## EXERCISE AIM
Which lines in the listing below contain the string "Find"? Show each of them in full, and treat uppercase and lowercase as different.

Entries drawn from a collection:

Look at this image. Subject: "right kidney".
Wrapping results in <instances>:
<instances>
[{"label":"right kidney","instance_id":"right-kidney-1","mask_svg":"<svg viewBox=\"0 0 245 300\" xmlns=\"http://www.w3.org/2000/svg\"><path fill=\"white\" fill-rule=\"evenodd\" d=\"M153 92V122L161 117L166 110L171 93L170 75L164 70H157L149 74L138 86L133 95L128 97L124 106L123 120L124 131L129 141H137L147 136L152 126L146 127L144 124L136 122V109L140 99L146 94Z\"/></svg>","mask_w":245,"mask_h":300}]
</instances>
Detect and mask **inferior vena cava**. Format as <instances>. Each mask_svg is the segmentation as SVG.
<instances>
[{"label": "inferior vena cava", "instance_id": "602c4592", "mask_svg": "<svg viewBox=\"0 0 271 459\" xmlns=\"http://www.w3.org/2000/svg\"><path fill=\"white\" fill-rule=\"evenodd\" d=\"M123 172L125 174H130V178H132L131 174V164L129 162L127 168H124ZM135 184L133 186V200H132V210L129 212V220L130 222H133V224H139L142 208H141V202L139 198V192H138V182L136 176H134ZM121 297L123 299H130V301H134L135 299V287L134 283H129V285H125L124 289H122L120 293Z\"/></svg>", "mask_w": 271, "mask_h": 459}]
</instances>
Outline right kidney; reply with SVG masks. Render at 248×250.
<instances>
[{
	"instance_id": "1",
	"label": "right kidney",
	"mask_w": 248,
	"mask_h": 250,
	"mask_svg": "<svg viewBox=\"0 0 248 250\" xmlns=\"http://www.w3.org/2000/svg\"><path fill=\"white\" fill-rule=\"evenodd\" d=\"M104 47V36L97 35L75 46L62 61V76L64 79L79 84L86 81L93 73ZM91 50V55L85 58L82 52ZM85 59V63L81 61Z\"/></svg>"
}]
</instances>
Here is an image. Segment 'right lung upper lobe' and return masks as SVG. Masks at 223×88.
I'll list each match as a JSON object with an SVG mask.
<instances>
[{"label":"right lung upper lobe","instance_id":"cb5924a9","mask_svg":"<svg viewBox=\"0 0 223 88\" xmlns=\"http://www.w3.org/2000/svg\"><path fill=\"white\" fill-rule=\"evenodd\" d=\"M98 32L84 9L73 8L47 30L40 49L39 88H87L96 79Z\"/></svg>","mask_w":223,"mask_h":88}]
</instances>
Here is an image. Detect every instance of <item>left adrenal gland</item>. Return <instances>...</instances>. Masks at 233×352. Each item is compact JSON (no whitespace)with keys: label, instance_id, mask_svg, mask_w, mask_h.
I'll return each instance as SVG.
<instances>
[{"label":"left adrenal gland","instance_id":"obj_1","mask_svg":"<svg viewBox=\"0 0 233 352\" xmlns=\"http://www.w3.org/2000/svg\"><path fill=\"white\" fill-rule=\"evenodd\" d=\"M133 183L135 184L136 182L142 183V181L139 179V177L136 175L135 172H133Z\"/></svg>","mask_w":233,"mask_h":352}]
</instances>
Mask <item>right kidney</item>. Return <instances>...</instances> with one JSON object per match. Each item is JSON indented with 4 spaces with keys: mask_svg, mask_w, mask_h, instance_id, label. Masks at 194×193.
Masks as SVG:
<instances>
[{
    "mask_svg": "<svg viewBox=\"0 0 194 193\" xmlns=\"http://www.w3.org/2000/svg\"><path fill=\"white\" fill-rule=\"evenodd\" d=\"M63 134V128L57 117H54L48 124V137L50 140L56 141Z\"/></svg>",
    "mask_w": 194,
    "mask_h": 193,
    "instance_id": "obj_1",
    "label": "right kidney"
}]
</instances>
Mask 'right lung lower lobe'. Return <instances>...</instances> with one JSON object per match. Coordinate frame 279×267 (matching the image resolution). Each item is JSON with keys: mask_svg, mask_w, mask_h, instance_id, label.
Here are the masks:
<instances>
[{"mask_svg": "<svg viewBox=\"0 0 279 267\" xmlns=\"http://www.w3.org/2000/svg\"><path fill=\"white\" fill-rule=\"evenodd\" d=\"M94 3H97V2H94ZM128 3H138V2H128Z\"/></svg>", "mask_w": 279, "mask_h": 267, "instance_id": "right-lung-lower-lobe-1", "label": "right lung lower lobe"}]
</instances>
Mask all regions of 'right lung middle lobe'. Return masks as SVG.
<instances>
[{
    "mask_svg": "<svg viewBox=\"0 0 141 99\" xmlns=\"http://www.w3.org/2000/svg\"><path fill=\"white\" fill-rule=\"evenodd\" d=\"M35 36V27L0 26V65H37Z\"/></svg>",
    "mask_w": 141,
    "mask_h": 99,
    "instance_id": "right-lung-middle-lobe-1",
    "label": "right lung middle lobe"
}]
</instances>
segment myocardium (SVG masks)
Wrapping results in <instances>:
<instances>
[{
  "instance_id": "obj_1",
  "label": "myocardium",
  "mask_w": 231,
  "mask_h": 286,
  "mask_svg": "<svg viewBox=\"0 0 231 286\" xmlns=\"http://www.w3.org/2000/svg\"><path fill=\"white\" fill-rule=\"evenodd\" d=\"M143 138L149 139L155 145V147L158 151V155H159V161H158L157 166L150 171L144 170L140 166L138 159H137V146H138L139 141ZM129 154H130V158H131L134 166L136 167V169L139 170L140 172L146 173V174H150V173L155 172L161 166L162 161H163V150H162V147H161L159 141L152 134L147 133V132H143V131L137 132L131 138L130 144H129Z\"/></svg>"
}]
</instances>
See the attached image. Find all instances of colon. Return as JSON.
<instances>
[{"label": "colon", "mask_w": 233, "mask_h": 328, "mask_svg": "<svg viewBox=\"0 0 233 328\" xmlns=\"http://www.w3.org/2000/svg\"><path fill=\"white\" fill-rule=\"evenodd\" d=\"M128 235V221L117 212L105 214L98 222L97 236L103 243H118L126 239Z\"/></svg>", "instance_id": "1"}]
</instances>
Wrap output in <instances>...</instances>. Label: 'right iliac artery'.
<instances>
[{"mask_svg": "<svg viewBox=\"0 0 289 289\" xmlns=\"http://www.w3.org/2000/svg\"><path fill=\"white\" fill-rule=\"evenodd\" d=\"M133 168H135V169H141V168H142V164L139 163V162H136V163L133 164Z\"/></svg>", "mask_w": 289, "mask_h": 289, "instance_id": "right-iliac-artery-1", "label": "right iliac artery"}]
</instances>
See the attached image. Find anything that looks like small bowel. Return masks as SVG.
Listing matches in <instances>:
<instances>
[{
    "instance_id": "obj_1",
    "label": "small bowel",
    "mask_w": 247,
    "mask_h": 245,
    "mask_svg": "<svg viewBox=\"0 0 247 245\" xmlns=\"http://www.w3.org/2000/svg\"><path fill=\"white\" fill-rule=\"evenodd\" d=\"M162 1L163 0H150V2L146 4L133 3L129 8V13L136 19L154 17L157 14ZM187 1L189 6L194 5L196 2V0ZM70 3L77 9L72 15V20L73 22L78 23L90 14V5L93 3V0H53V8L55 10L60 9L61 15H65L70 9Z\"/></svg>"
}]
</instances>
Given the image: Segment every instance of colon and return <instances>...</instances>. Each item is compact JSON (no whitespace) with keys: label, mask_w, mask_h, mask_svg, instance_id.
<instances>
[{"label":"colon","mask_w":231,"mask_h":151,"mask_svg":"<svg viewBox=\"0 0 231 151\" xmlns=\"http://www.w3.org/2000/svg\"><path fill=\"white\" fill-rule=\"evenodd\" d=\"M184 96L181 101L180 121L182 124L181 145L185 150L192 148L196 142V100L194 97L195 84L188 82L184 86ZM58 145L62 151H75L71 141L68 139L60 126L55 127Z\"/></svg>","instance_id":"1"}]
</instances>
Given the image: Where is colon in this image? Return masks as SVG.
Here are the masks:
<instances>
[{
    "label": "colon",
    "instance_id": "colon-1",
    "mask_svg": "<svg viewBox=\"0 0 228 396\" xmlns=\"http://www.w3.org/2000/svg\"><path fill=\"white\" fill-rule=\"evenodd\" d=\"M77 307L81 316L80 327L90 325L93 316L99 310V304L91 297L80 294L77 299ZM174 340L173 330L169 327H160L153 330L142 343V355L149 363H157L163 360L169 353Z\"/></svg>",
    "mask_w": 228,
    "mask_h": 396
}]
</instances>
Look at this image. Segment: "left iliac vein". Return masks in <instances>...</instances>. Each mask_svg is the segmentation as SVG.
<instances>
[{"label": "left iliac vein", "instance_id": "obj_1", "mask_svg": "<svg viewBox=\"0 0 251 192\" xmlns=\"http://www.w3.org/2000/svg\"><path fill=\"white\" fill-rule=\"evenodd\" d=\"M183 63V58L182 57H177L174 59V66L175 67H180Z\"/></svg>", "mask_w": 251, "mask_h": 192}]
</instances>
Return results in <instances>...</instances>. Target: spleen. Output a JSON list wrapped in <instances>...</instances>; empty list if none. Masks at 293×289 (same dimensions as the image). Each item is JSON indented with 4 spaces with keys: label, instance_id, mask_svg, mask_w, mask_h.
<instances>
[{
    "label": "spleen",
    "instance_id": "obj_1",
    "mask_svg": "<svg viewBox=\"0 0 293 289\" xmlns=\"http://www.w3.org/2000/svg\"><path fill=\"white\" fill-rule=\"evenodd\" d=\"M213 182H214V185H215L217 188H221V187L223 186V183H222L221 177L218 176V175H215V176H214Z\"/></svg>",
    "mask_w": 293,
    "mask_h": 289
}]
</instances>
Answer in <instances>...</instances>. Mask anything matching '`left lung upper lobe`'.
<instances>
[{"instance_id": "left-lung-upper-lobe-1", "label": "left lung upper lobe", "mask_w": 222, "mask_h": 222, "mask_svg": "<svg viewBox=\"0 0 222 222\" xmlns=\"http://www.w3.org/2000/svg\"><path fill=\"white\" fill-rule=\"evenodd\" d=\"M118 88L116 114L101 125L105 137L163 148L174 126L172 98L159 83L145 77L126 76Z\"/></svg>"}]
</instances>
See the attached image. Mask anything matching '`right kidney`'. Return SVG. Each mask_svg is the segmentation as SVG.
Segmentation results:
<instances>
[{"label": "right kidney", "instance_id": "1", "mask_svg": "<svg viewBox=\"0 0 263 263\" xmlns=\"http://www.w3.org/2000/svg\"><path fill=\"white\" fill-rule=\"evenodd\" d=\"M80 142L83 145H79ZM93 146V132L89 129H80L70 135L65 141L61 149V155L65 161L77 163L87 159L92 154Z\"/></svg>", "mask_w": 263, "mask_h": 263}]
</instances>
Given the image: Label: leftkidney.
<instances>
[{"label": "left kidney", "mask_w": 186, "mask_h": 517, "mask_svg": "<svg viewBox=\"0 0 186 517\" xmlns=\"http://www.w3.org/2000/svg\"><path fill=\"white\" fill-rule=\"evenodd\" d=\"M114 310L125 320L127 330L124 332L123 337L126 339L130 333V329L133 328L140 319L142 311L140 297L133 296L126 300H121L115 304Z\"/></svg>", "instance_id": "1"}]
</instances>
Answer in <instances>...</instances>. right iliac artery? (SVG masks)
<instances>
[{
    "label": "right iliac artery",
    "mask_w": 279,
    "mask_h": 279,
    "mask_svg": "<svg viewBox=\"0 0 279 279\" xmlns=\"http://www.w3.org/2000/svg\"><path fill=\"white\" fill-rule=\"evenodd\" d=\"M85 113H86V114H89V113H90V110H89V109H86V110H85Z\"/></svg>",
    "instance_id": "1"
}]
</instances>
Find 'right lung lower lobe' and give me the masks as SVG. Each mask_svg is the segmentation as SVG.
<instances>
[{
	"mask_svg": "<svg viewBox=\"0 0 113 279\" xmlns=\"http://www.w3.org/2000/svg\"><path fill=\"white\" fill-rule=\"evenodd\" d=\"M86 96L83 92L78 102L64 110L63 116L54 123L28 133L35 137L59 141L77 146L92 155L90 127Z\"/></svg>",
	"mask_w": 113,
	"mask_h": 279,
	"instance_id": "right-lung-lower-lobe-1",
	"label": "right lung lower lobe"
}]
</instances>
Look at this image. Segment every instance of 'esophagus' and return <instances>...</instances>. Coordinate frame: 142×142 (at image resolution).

## WRITTEN SOLUTION
See the attached image. Find all instances of colon. Return as JSON.
See the attached image. Find anything that looks like small bowel. Return masks as SVG.
Find 'right lung lower lobe' and give me the masks as SVG. Each mask_svg is the segmentation as SVG.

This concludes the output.